Data shown section start
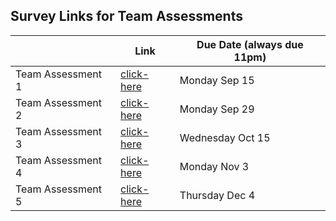 ## Survey Links for Team Assessments

|                   | Link | Due Date (always due 11pm) |
|-------------------|------|----------|
| Team Assessment 1 | [click-here](https://www.surveymonkey.ca/r/TL9Z2NW) | Monday Sep 15     |
| Team Assessment 2 | [click-here](https://www.surveymonkey.ca/r/TBSWPPY)  | Monday Sep 29    |
| Team Assessment 3 | [click-here](https://www.surveymonkey.ca/r/MJXKS2P)  | Wednesday Oct 15     |
| Team Assessment 4 | [click-here]()  | Monday Nov 3      |
| Team Assessment 5 | [click-here]()  | Thursday Dec 4     |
Data shown section end
Goal of the exercise - When a line among the entries above contains "click", copy it.

Solution to this exercise -
| Team Assessment 1 | [click-here](https://www.surveymonkey.ca/r/TL9Z2NW) | Monday Sep 15     |
| Team Assessment 2 | [click-here](https://www.surveymonkey.ca/r/TBSWPPY)  | Monday Sep 29    |
| Team Assessment 3 | [click-here](https://www.surveymonkey.ca/r/MJXKS2P)  | Wednesday Oct 15     |
| Team Assessment 4 | [click-here]()  | Monday Nov 3      |
| Team Assessment 5 | [click-here]()  | Thursday Dec 4     |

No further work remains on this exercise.